Assignment:
From the entries below, copy every line that holds the word "position".

Exercise inputs:
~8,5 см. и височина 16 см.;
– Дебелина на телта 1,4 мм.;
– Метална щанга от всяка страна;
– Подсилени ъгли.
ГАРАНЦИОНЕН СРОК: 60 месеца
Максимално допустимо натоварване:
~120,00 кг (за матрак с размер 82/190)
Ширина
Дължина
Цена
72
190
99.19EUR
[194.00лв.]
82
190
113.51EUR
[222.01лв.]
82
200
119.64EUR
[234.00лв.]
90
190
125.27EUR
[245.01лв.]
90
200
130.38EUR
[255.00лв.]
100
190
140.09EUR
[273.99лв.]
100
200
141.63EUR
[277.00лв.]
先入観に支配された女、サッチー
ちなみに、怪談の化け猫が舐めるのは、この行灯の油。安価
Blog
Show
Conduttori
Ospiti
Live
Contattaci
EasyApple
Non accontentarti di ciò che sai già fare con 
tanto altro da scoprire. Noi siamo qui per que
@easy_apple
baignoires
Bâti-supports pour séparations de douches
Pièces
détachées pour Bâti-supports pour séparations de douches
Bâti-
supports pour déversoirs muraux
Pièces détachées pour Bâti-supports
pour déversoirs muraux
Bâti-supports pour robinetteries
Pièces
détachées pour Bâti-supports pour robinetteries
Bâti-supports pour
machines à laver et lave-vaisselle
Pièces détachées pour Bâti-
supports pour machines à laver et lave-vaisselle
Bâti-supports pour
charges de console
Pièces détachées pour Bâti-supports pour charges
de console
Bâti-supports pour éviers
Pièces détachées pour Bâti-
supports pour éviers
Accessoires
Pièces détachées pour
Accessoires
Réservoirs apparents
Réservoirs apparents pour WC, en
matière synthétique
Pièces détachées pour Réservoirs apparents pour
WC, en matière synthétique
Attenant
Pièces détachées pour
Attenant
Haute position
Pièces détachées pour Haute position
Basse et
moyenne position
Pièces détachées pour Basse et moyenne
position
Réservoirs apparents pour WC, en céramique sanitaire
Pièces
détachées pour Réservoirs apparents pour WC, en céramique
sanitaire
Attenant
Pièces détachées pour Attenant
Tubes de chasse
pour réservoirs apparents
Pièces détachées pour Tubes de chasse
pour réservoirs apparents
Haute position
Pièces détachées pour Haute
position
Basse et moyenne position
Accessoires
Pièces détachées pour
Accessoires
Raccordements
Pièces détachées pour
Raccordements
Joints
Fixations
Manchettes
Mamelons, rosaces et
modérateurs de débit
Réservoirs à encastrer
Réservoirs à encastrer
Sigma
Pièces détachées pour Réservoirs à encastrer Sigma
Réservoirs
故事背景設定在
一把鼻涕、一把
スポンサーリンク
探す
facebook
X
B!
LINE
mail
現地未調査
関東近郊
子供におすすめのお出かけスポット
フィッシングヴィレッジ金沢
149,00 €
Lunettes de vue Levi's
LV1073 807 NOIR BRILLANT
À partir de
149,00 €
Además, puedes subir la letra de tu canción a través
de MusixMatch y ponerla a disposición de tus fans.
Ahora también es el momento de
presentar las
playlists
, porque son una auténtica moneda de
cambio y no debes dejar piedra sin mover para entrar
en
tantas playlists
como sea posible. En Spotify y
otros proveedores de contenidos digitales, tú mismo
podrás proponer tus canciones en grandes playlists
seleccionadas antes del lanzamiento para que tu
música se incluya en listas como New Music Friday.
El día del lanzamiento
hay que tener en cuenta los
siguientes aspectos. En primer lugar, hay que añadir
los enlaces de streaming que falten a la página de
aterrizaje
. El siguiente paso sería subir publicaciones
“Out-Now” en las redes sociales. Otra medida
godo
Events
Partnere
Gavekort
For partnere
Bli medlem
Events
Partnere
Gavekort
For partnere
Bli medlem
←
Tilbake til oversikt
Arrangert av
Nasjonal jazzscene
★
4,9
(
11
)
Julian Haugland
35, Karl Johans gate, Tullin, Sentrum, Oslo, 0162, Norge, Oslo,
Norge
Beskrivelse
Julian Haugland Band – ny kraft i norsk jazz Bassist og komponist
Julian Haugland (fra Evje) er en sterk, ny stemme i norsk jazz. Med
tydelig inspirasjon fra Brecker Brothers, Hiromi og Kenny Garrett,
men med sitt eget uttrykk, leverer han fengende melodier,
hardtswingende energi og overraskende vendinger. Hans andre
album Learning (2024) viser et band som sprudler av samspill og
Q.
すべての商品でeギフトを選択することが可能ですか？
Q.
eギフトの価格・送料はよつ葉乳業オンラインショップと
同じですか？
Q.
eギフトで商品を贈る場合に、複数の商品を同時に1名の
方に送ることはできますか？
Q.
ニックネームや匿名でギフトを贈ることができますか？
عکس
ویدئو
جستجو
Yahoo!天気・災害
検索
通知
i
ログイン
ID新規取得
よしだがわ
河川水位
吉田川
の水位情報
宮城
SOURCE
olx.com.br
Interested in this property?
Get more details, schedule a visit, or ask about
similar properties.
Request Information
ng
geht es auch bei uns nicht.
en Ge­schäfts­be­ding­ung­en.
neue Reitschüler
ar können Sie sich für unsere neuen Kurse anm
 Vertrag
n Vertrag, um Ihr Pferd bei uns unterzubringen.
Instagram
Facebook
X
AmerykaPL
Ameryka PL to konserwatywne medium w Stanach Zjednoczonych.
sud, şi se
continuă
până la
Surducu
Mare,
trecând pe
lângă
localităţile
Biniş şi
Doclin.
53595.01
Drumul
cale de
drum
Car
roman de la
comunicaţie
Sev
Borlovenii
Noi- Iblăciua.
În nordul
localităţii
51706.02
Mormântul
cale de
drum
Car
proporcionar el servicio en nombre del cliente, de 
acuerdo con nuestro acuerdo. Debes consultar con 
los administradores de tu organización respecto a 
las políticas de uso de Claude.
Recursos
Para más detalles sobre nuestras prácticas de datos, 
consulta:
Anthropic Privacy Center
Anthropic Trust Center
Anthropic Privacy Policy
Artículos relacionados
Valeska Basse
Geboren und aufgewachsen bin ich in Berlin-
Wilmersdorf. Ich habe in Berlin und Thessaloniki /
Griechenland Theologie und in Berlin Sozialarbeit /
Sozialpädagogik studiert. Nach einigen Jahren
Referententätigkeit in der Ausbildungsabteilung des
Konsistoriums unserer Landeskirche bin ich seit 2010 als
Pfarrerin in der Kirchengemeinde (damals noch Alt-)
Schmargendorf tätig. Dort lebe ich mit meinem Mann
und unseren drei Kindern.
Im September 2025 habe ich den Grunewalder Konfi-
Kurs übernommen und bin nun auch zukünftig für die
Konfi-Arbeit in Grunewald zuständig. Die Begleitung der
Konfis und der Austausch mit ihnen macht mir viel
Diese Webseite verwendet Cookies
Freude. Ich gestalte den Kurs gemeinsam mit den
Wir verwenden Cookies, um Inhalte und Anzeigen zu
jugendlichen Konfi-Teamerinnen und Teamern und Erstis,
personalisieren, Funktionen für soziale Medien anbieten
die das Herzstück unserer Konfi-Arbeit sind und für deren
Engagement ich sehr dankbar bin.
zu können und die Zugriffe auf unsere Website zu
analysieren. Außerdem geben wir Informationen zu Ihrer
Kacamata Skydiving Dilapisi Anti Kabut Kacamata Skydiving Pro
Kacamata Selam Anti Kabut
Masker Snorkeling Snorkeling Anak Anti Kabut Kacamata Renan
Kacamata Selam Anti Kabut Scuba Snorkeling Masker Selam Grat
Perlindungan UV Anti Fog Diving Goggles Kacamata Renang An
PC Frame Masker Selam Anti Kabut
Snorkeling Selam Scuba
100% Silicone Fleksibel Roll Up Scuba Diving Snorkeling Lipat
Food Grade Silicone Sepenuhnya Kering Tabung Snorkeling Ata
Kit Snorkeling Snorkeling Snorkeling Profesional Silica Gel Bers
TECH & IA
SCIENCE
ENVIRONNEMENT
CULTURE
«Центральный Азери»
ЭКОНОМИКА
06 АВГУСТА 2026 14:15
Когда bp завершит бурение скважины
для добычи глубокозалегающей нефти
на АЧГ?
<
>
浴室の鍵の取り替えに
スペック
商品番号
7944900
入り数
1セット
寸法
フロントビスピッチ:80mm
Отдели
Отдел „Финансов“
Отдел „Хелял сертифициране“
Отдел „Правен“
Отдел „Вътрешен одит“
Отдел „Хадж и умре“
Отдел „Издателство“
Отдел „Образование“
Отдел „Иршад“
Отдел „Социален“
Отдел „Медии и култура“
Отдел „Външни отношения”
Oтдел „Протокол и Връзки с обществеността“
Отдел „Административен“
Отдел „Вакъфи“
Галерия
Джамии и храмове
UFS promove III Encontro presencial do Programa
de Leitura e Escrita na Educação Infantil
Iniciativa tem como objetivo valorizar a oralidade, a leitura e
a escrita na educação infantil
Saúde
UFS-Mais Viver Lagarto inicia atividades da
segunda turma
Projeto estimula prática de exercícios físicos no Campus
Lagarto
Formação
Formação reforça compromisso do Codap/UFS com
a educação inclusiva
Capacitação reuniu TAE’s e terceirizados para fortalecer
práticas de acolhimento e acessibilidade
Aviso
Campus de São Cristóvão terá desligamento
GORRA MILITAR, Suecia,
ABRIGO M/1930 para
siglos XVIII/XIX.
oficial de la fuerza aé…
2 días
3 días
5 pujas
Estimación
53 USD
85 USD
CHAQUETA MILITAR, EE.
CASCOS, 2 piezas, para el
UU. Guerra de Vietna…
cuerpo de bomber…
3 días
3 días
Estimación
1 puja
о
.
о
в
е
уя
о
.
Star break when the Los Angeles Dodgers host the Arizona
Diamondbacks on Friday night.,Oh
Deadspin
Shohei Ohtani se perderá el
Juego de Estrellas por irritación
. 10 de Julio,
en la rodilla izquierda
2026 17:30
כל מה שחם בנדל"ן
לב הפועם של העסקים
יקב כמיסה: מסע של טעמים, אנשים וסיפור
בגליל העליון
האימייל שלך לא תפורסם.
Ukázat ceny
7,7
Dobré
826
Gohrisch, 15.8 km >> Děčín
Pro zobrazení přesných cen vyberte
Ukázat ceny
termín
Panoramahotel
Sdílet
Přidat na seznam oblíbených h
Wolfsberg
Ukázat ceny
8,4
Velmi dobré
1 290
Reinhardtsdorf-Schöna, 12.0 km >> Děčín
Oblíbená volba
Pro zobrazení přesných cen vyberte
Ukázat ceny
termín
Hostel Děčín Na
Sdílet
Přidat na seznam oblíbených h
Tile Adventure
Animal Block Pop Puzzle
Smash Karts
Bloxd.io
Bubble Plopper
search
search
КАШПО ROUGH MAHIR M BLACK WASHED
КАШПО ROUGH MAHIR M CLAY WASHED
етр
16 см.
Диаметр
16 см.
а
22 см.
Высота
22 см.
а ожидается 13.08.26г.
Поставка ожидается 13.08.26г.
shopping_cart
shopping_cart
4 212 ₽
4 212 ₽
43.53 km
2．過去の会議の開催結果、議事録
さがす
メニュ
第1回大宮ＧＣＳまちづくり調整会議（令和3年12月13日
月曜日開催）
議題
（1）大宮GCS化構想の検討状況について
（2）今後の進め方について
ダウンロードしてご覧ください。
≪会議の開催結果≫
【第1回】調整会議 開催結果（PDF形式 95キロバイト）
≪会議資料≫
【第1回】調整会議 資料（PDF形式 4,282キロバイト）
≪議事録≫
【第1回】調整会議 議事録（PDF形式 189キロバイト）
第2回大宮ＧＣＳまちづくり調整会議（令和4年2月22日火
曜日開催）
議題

Problem solution:
Haute position
Pièces détachées pour Haute position
moyenne position
position
Haute position
position
Basse et moyenne position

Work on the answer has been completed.